WHAT THE TASK ASKS: Search each line below for the word "default" and list those that contain it.

+++ PROVIDED MATERIAL

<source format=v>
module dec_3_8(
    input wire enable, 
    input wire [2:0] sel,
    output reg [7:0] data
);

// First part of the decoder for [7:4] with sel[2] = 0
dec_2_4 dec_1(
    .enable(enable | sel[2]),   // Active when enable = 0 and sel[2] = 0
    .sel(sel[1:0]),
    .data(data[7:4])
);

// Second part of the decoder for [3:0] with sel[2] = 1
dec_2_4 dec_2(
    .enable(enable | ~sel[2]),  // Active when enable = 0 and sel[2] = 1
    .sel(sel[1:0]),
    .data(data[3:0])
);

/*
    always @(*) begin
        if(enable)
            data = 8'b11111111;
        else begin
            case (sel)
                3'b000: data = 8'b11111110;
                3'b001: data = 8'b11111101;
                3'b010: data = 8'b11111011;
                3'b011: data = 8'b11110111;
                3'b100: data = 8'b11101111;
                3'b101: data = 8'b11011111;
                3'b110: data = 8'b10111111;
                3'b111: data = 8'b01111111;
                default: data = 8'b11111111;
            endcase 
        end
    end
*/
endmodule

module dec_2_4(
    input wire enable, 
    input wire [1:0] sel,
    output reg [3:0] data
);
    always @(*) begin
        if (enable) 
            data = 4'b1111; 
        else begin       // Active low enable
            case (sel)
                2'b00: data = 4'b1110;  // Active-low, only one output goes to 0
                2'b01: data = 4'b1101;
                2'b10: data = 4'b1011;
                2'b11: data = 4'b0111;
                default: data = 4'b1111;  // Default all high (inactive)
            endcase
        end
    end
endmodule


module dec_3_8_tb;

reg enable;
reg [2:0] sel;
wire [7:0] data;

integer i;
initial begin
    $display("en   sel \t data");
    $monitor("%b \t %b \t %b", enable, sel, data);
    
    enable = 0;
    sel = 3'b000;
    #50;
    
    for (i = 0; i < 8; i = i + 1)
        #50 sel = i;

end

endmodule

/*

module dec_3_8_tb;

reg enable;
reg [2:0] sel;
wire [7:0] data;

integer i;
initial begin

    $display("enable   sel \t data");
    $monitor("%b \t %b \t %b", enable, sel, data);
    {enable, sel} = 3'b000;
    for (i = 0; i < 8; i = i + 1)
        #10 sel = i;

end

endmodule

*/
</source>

++++++
+++ PROVIDED MATERIAL

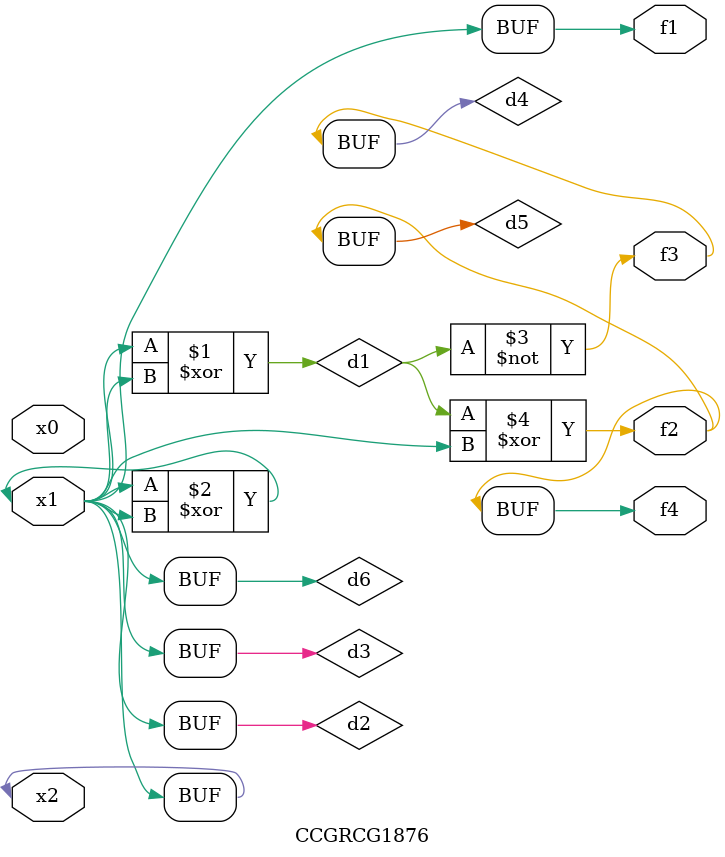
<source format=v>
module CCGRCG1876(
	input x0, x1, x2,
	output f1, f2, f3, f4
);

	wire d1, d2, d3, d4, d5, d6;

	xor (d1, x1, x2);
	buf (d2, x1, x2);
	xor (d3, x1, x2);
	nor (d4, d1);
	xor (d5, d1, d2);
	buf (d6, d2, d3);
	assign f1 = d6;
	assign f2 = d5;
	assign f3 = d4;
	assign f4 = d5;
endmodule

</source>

++++++
+++ PROVIDED MATERIAL

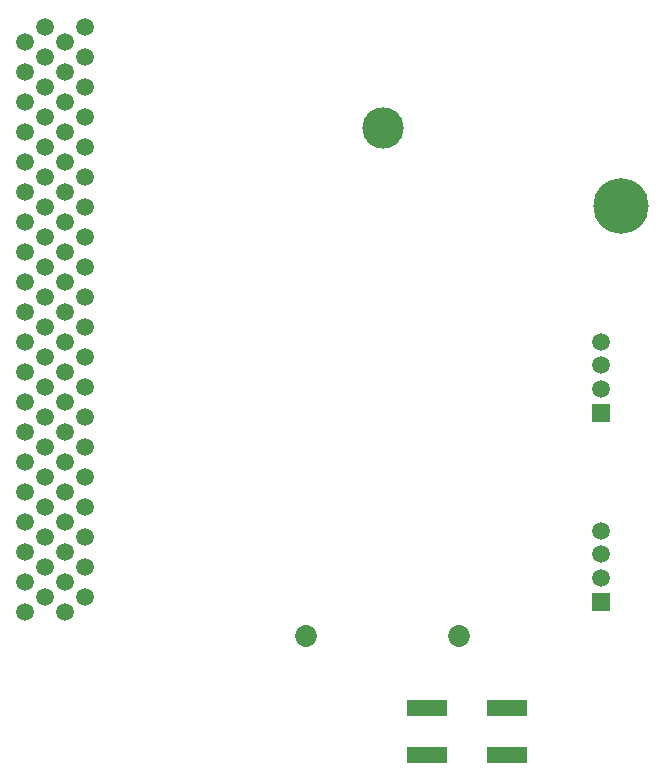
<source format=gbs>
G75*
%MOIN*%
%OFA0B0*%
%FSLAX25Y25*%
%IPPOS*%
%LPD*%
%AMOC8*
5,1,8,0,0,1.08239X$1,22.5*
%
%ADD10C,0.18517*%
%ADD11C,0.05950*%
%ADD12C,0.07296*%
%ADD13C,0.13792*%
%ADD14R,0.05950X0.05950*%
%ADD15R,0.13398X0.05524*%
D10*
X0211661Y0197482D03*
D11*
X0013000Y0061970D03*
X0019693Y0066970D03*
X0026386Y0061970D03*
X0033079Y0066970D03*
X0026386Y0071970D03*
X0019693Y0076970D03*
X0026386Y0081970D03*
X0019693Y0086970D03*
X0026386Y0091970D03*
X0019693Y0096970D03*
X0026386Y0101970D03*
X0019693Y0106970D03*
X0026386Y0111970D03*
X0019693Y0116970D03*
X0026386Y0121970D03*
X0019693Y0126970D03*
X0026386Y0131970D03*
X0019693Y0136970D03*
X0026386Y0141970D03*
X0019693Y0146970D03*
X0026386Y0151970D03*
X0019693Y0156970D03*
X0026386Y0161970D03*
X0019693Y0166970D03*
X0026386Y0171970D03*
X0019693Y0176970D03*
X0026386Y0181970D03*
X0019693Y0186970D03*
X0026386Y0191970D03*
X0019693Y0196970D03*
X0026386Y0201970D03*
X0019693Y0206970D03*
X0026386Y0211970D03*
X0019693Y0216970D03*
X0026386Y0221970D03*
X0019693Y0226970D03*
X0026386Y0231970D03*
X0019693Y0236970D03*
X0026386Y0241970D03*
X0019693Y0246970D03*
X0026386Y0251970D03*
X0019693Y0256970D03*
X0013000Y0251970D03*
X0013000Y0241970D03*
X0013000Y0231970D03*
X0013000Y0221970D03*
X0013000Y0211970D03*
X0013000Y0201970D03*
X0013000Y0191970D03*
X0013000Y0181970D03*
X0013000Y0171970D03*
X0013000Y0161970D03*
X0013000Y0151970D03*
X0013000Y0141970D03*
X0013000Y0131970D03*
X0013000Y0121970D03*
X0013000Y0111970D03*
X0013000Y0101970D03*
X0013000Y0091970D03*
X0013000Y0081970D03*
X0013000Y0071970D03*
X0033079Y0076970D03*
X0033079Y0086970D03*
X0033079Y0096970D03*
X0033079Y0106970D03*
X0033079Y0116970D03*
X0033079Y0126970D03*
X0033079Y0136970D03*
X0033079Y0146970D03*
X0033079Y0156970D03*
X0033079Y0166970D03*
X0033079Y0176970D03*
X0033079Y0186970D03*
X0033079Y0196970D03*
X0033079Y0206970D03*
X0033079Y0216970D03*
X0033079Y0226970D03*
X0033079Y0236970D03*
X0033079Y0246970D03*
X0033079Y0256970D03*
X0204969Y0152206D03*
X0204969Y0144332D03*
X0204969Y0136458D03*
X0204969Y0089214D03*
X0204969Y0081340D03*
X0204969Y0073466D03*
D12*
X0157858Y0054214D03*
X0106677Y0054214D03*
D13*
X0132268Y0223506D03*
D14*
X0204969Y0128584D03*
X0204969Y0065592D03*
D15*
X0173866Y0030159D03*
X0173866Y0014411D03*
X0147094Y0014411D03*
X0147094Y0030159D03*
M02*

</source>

++++++

SOLUTION BELOW:
                default: data = 8'b11111111;
                default: data = 4'b1111;  // Default all high (inactive)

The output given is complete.